Randall Daluz, 37, of Brockton, Massachusetts, is seeking a new trial. His co-defendant, Nicholas Sexton, 34, of Warwick, Rhode Island, is not.
Both were convicted of murder and arson on May 28 after a month-long trial in Bangor.
On Thursday, Superior Court Justice William Anderson heard oral arguments on Daluz’s motion for a new trial at the Penobscot Judicial Center. He took the matter under advisement but said he would issue a written decision in “the next couple of weeks” in the case police called a drug deal gone bad.
Motions for new trials often are filed in murder trials before defendants are sentenced. They almost always are denied but often are the basis for appeals to the Maine Supreme Judicial Court.
Attorneys for Daluz claim their client, an African-American, was denied a fair trial because of improper statements made by then-Assistant Attorney General Lisa Marchese and Sexton’s defense attorney, Jeffrey Toothaker of Ellsworth, during their closing arguments to the jury, and because the defendants were tried jointly. Both defendants opposed a joint trial numerous times before and during the trial.
The motion for a new trial was filed in June by Daluz’s attorneys, Hunter Tzovarras and Jeffrey Silverstein of Bangor.
“[Toothaker’s] closing arguments asked the jury to place themselves in Mr. Daluz’s shoes and suggested at least twice that Mr. Daluz could not explain the events of Aug. 12-13, 2012,” Tzovarras wrote in the motion. “These comments impinged on Mr. Daluz’s right to remain silent and contrasted his silence to Mr. Sexton’s testimony. In addition, [Sexton’s attorney] made comments in his closing argument that Mr. Daluz [an African-American] was the more likely defendant to carry a firearm because he was a minority and that he came from a dangerous neighborhood.”

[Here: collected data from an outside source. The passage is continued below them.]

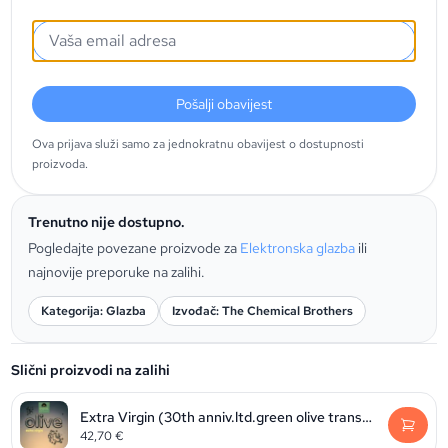
Pošalji obavijest
Ova prijava služi samo za jednokratnu obavijest o dostupnosti
proizvoda.
Trenutno nije dostupno.
Pogledajte povezane proizvode za
Elektronska glazba
ili
najnovije preporuke na zalihi.
Kategorija: Glazba
Izvođač: The Chemical Brothers
Slični proizvodi na zalihi
Extra Virgin (30th anniv.ltd.green olive transparent vinyl) (RSD2026)
42,70
€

The motion said Marchese’s closing argument implied that “the standard of proof in a case involving a fire is less than a non-fire case or involved something less than proof beyond a reasonable doubt.”
Tzovarras told Anderson at Thursday’s hearing that the U.S. Supreme Court has through recent decisions told lower courts “to eradicate race” from proceedings.
The state objected to the new trial motion. Sexton’s attorney’s did not.
“The introduction of race into a trial in an effort to incite racial prejudice is inexcusable,” Assistant Attorney General Deb Cashman wrote in the state’s response to the motion. “However, that is not the case at hand.”
Cashman also said in the response and told the judge Thursday the motion should be denied because the objection was not raised when closing arguments were made.
“The characterizations [Toothaker] made during [his closing] argument, when viewed in the context of the entire trial, was not so prejudicial as to affect the interest of justice,” Cashman wrote.
She told Anderson that references were made throughout the trial to the defendants’ race by witnesses and attorneys. Sexton testified that as a white man he was a minority in Brockton, Massachusetts, where a majority of the population is black and Hispanic. Daluz was a minority in Bangor due to his race, Toothaker said during the trial.
The Penobscot County jury found Daluz guilty May 28 on three counts of murder and one count of arson after a month-long trial. After deliberating for nearly 45 hours over five days, jurors found Sexton guilty of the murder of Nicolle Lugdon and of arson, but they could not reach a verdict on the murder counts in connection with the deaths of Daniel Borders and Lucas Tuscano.
The charred bodies of Lugdon, 24, of Eddington, Borders, 26, of Hermon and Tuscano, 28, of Bradford were found in a burning rental car Aug. 13, 2012, at 22 Target Industrial Circle in Bangor. They had been shot to death, and the car they were in was set on fire to destroy evidence, according to testimony.
Sexton took the stand May 19 and said Daluz shot Borders accidentally but killed Tuscano and then Lugdon intentionally. Sexton said that Daluz forced him to set the car on fire and threatened to kill him and his children if he went to the police.
Daluz did not take the stand.
Sentencing dates for Sexton and Daluz have not been set. Both men face between 25 years and life in prison.